Please list the factors that the text on cloud application development says affect availability.

====== Text segment

In conjunction with feedback from a wide representation of the developer community, we identified eight categories that encompass the most common problem areas in cloud application development.

Category

Description

Picture 3

Availability

Availability defines the proportion of time that the system is functional and working. It will be affected by system errors, infrastructure problems, malicious attacks, and system load. It is usually measured as a percentage of uptime. Cloud applications typically provide users with a service level agreement (SLA), which means that applications must be designed and implemented in a way that maximizes availability.

Picture 4

Data Management

Data management is the key element of cloud applications, and influences most of the quality attributes. Data is typically hosted in different locations and across multiple servers for reasons such as performance, scalability or availability, and this can present a range of challenges. For example, data consistency must be maintained, and data will typically need to be synchronized across different locations.

Picture 5

Design and Implementation

Good design encompasses factors such as consistency and coherence in component design and deployment, maintainability to simplify administration and development, and reusability to allow components and subsystems to be used in other applications and in other scenarios. Decisions made during the design and implementation phase have a huge impact on the quality and the total cost of ownership of cloud hosted applications and services.

============
====== Material shown

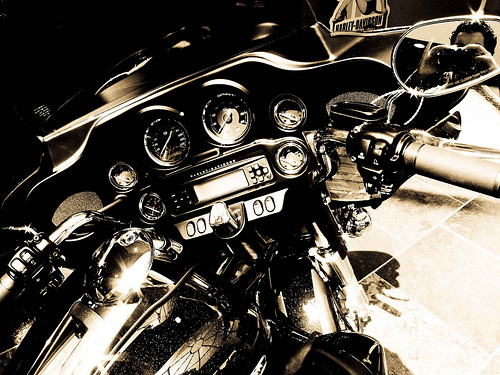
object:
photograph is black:
[1, 1, 499, 374]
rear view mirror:
[391, 12, 499, 99]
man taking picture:
[420, 24, 498, 82]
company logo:
[330, 12, 384, 34]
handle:
[2, 233, 70, 308]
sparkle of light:
[470, 4, 485, 25]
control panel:
[114, 79, 313, 226]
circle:
[201, 97, 254, 144]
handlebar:
[338, 125, 495, 196]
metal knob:
[203, 191, 239, 240]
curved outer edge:
[44, 50, 134, 174]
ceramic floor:
[361, 177, 499, 375]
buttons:
[247, 162, 266, 183]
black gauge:
[264, 93, 307, 135]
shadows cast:
[344, 247, 402, 303]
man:
[410, 14, 499, 77]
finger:
[457, 39, 482, 55]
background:
[286, 3, 496, 37]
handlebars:
[326, 104, 498, 222]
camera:
[426, 37, 466, 77]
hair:
[442, 8, 491, 33]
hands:
[218, 117, 238, 141]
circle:
[258, 136, 345, 189]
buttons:
[161, 205, 322, 243]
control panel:
[105, 152, 405, 245]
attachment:
[63, 238, 206, 340]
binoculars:
[424, 39, 461, 65]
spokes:
[139, 325, 242, 372]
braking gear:
[149, 197, 319, 227]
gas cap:
[63, 255, 167, 323]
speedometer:
[131, 107, 311, 154]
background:
[4, 0, 124, 72]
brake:
[16, 217, 86, 319]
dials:
[91, 88, 358, 231]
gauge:
[142, 109, 289, 164]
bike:
[58, 68, 447, 369]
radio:
[175, 154, 276, 204]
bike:
[6, 12, 483, 365]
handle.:
[54, 78, 465, 219]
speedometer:
[140, 118, 192, 160]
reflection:
[422, 33, 478, 51]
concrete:
[400, 211, 480, 326]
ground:
[395, 247, 483, 373]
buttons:
[160, 199, 286, 238]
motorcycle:
[14, 25, 481, 365]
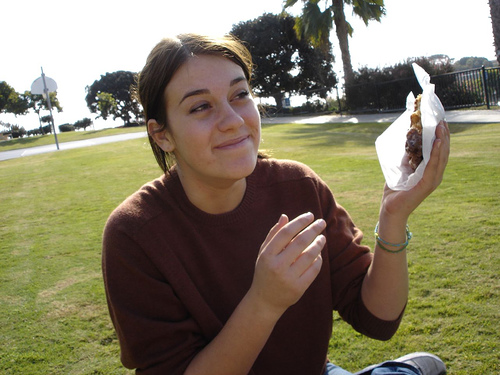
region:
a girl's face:
[154, 58, 264, 192]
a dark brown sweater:
[93, 150, 405, 371]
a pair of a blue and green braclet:
[370, 222, 417, 254]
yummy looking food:
[370, 73, 452, 185]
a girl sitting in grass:
[93, 25, 455, 372]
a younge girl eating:
[96, 29, 453, 374]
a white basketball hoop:
[26, 72, 71, 147]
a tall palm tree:
[278, 0, 389, 105]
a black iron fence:
[318, 65, 493, 109]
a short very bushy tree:
[227, 13, 338, 115]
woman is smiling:
[97, 28, 272, 193]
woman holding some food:
[340, 72, 497, 233]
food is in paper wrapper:
[341, 79, 481, 214]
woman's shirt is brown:
[65, 162, 482, 362]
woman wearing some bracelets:
[355, 214, 438, 275]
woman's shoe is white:
[336, 336, 461, 373]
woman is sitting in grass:
[1, 1, 448, 373]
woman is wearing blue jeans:
[314, 347, 406, 373]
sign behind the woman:
[16, 66, 144, 176]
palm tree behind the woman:
[298, 3, 409, 108]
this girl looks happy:
[91, 12, 331, 258]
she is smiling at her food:
[98, 32, 460, 212]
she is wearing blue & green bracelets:
[368, 213, 418, 288]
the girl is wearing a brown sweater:
[63, 164, 389, 366]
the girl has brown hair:
[135, 20, 281, 167]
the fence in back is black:
[343, 63, 498, 116]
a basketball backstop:
[13, 64, 75, 161]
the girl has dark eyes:
[178, 86, 261, 123]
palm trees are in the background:
[273, 1, 398, 53]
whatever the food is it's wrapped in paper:
[381, 56, 481, 218]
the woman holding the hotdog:
[96, 34, 485, 373]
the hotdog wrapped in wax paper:
[356, 53, 459, 206]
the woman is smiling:
[90, 20, 499, 325]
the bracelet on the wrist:
[371, 214, 418, 263]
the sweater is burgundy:
[93, 165, 399, 373]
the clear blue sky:
[80, 18, 122, 55]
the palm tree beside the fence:
[272, 0, 390, 112]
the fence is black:
[327, 74, 497, 109]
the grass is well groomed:
[20, 172, 93, 290]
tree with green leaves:
[238, 21, 332, 113]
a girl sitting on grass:
[97, 30, 452, 374]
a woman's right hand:
[252, 210, 322, 309]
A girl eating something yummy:
[97, 25, 452, 374]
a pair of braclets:
[371, 228, 411, 253]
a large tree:
[80, 74, 151, 125]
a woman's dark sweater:
[86, 177, 388, 372]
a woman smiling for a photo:
[118, 67, 348, 374]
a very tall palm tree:
[283, 0, 392, 107]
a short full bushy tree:
[223, 13, 338, 118]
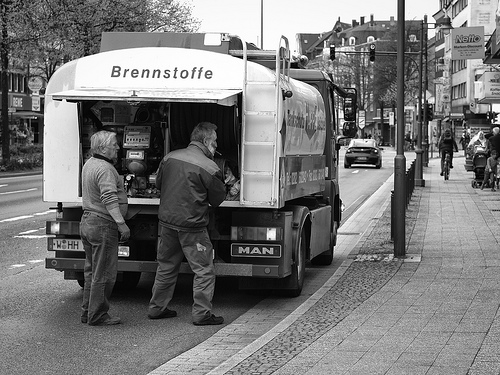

============

Exercise output:
- System errors
- Infrastructure problems
- Malicious attacks
- System load